*TEXT SHOWN*
____
Weaknesses: - The synthesis of the dataset may not be consistent with the actual blurry video acquisition process. Nevertheless, BIN shares the same inconsistency problem. Thus, do you ever apply your trained model to the actual videos? What are the limitations? - The model size, running speed of the proposed method is not compared with existing methods such as BIN. - The term "generalized" in the title does not suit very well to the context of this paper. Because on the opposite side of "generalized", "scenario-Specific" might come to peoples' minds? However, is there a scenario-specific video frame interpolation?

Correctness: Yes. Yes.

Clarity: Yes.

Relation to Prior Work: Yes.

Reproducibility: Yes

Additional Feedback: I think the overall idea should be summarized in to a better terminology instead of the "Generalized Video Frame Interpolation". Accordingly, if you found a good one for it, the paper should be polished too.

Review 2

Summary and Contributions: This paper addresses the video frame interpolation problem. It explicitly models the exposure time and readout time to handle the scenario under uncertain exposure time. It presents a curvilinear motion trajectory formula and a novel optical flow refinement network for better results. Experiments show that the proposed method outperforms competitive methods quantitatively on synthetic datasets. Overall, there is sufficient novelty in the problem setting and the proposed solution. However, the experiments were only performed on synthetic datasets, and the synthesis procedure is not physically correct. Without seeing how the proposed method performs on real videos, it is not easy to judge its effectiveness.

Strengths: The paper has good novelty. It observes that direct interpolation between blurry frames leads to inferior results, and a naïve combination of deblurring and interpolation cannot handle blurry videos well. In addition to analyzing the exposure time and readout time explicitly, the proposed method also generalizes the quadratic motion to the curvilinear motion and designs the optical flow refinement network. From the quantitative evaluation, the proposed method outperforms methods with a simple combination of deblurring and interpolation and those performing the two tasks jointly.

Weaknesses: The procedure for synthesizing frames with different exposure times from a 240fps camera is not physically correct. For example, for obtaining a 24fps video with the 1/48-s exposure time, the procedure averages five consecutive frames to simulate the exposure time and discard the next five frames for the readout time. Since each frame of the five frames for averaging does not have the exposure time of 1/240 second (some is for reading out). The five frames do not span a continuous exposure of 1/48 second. Averaging them cannot accurately simulate the frame with 1/48-s exposure time. The experiments were only carried out on synthetic datasets. As pointed out above, the synthesis procedure is not physically correct. It is not easy to judge how the proposed method performs on real videos. The performance improvement is more significant in the 5-5 setting, but it is much less evident for the other two settings.
____
*STORED DATA*
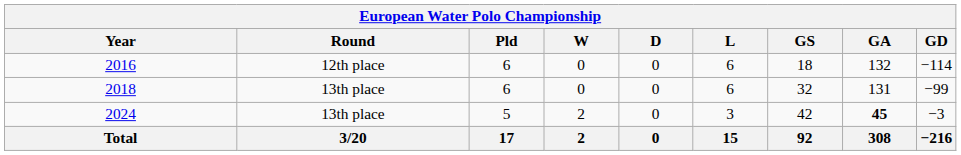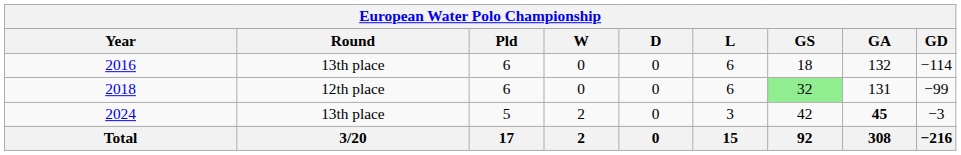2016 | Round: 12th place -> 13th place
2018 | Round: 13th place -> 12th place
2018 | GS: no background -> lightgreen background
____
*YOUR GOAL*
Could you extract the passage of the paper reviews above, from "Weaknesses: - The" up to and including "Clarity: Yes.", copied word for word?

*TASK SOLUTION*
Weaknesses: - The synthesis of the dataset may not be consistent with the actual blurry video acquisition process. Nevertheless, BIN shares the same inconsistency problem. Thus, do you ever apply your trained model to the actual videos? What are the limitations? - The model size, running speed of the proposed method is not compared with existing methods such as BIN. - The term "generalized" in the title does not suit very well to the context of this paper. Because on the opposite side of "generalized", "scenario-Specific" might come to peoples' minds? However, is there a scenario-specific video frame interpolation?

Correctness: Yes. Yes.

Clarity: Yes.